Copy the material verbatim, beginning at the line that contains "Rendered at 1654 by 1241 pixels." and stopping after the line that contains "title SSO [118, 119, 1506, 273]", with both of those lines included.
------ STORED RECORDS
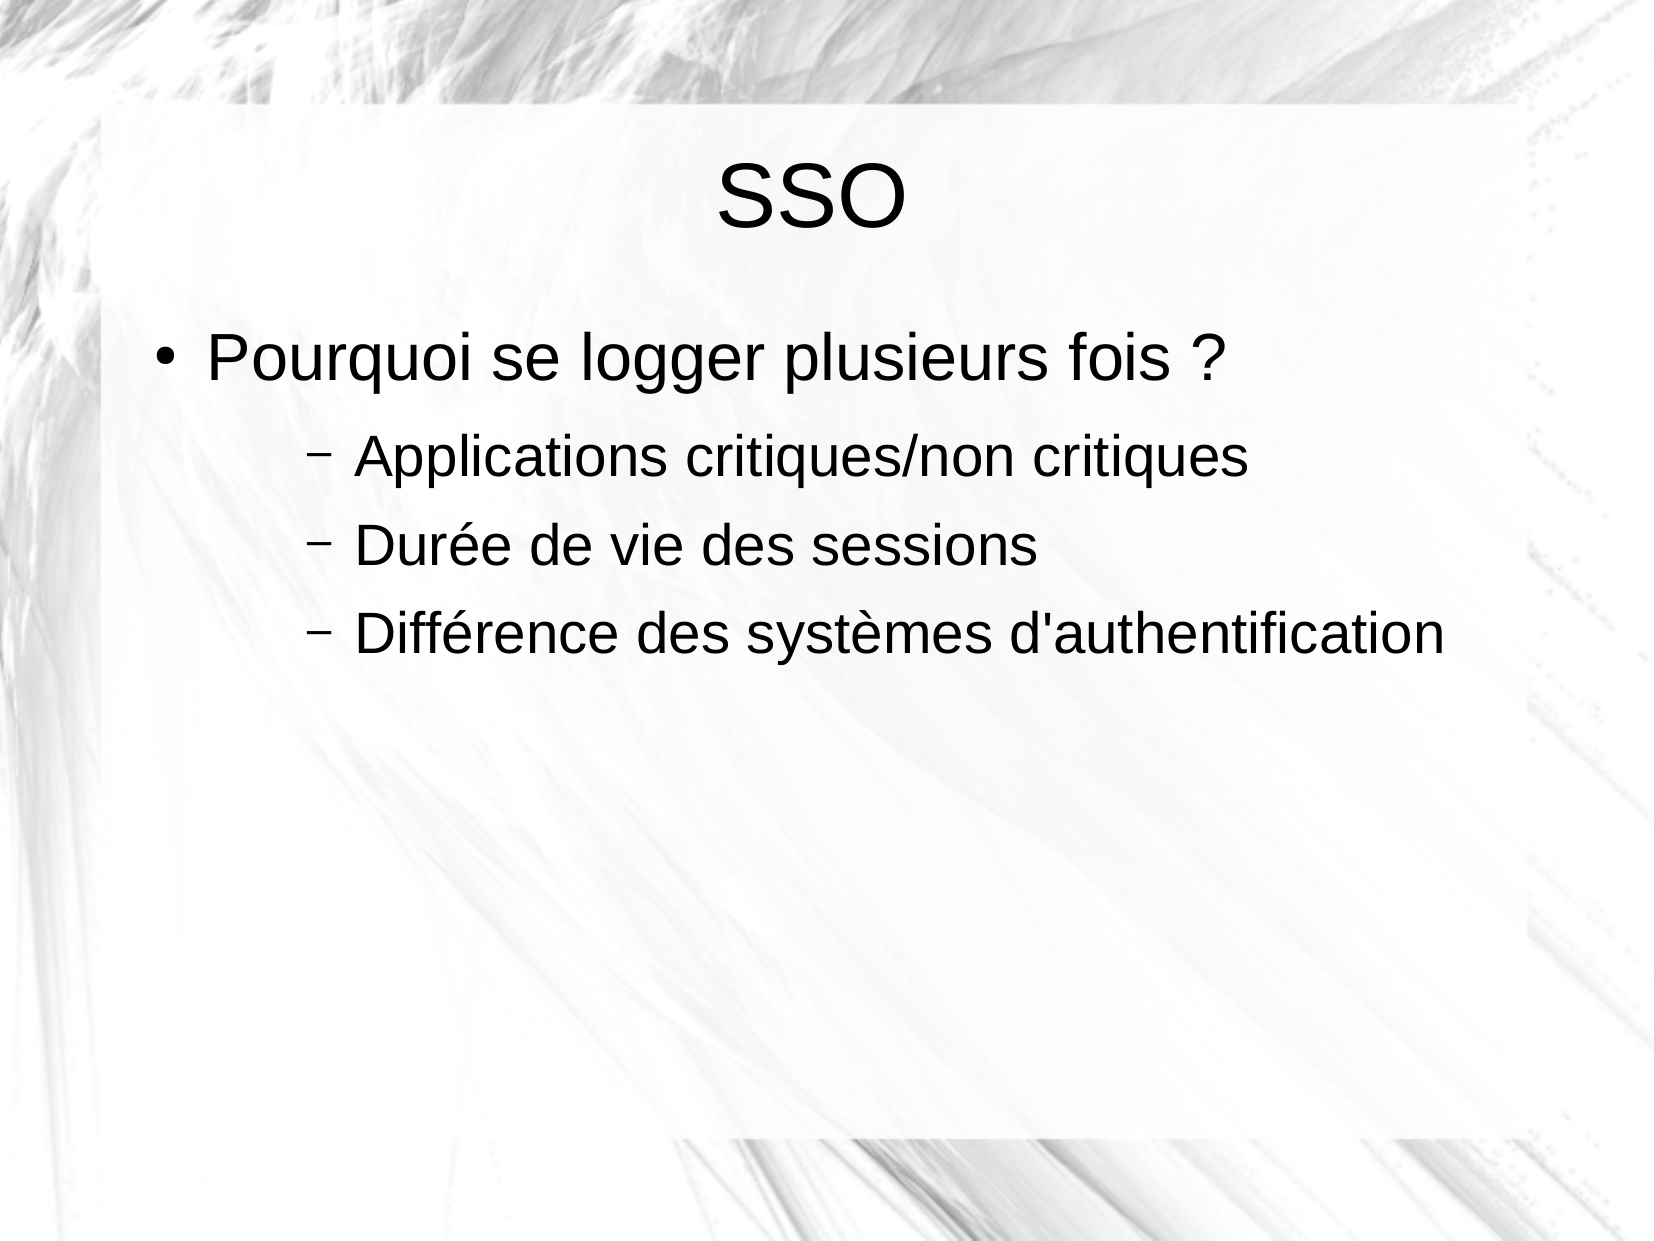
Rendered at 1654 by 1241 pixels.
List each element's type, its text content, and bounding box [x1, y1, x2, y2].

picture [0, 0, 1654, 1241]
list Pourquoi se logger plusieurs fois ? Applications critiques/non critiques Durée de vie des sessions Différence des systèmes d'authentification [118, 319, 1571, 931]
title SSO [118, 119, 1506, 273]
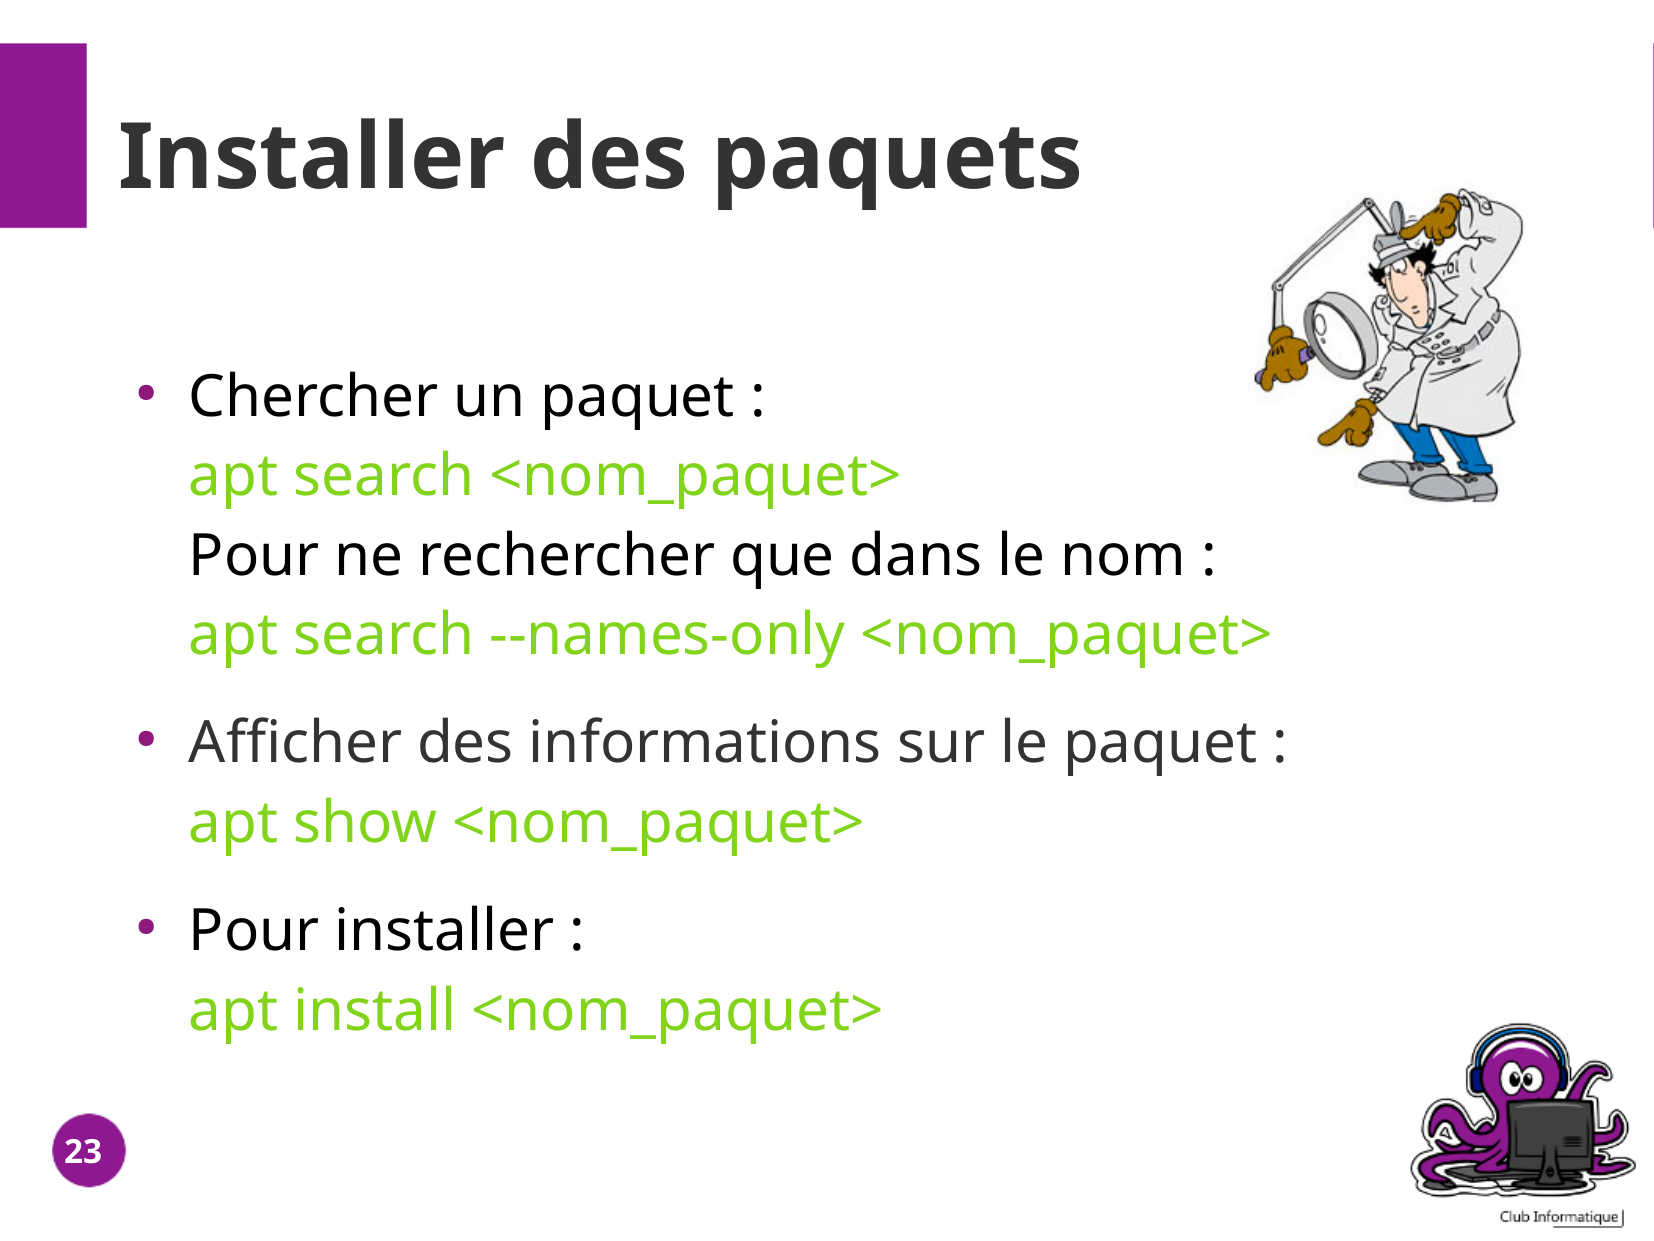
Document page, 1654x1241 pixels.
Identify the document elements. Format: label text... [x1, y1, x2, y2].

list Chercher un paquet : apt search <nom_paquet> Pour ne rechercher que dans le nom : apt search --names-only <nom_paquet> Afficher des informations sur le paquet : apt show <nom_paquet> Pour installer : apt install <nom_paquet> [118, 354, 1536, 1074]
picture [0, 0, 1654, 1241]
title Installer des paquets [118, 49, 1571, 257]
------------
------ STORED RECORDS
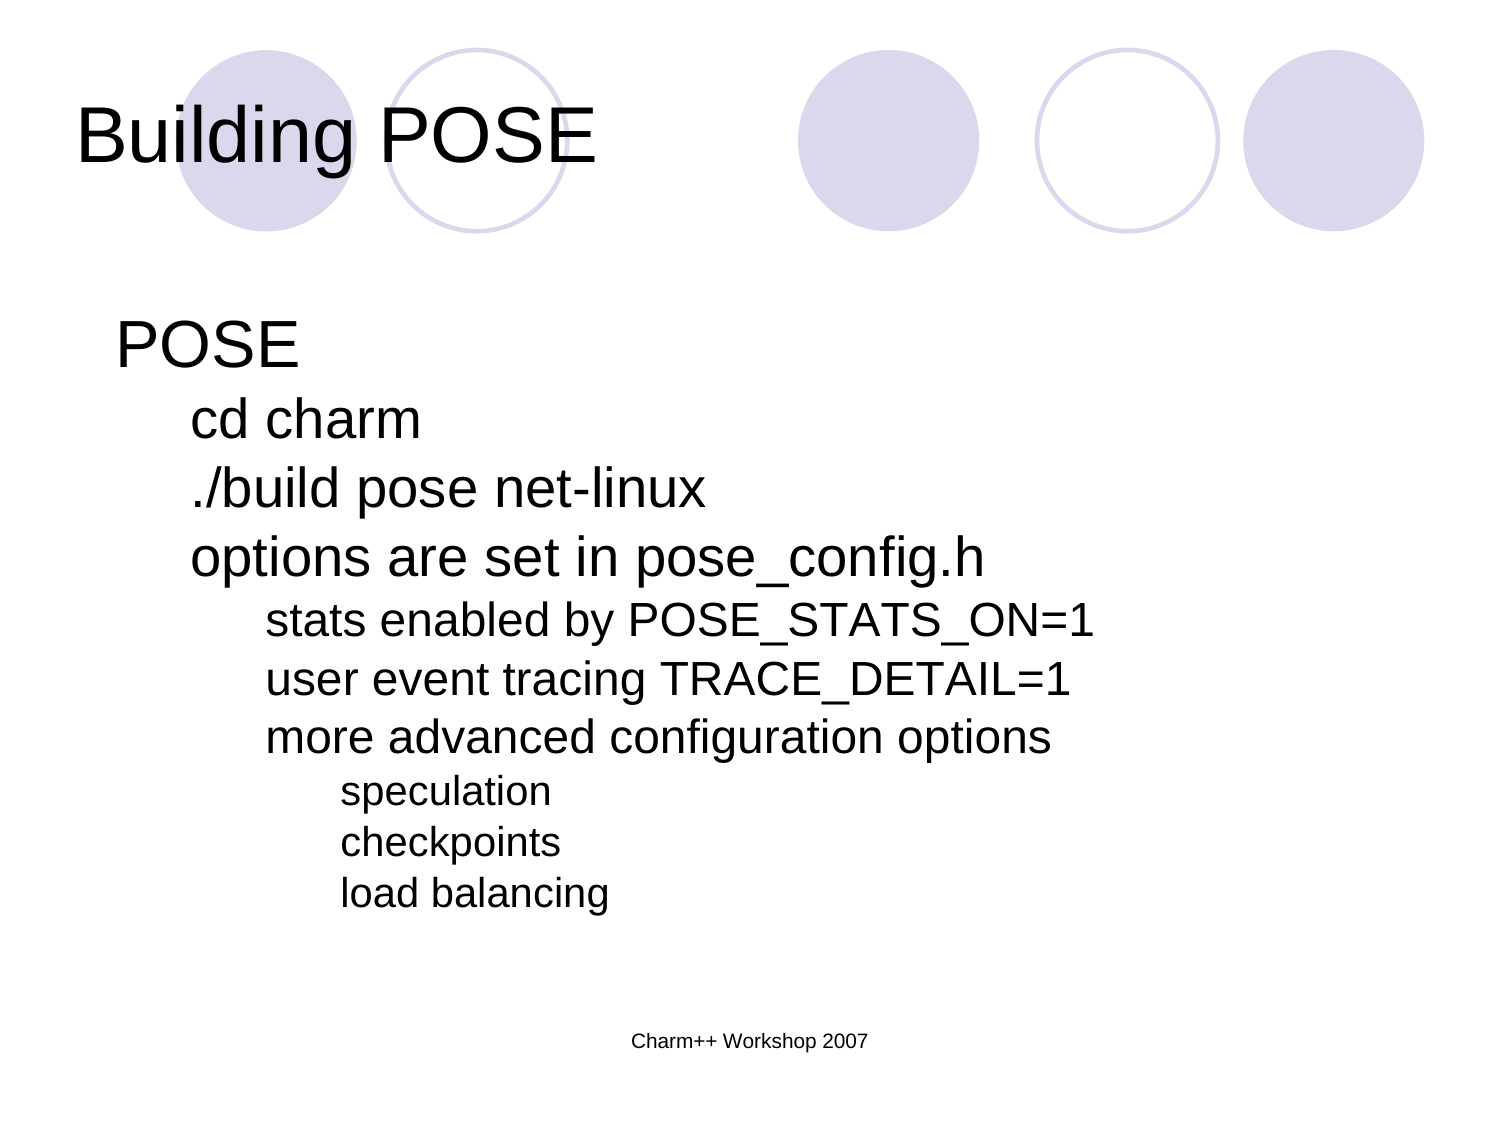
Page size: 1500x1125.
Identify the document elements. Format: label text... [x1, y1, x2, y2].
------------
------ STORED RECORDS
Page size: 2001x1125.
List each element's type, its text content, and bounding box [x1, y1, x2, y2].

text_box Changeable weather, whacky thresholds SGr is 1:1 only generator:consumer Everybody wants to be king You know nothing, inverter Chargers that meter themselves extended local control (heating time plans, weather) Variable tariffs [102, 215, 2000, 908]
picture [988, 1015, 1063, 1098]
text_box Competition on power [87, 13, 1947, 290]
------------
TASK SOLUTION >>
Rendered at 1654 by 1241 pixels.
List each element's type, its text content, and bounding box [x1, y1, x2, y2].

picture [0, 0, 1654, 1241]
list Pourquoi se logger plusieurs fois ? Applications critiques/non critiques Durée de vie des sessions Différence des systèmes d'authentification [118, 319, 1571, 931]
title SSO [118, 119, 1506, 273]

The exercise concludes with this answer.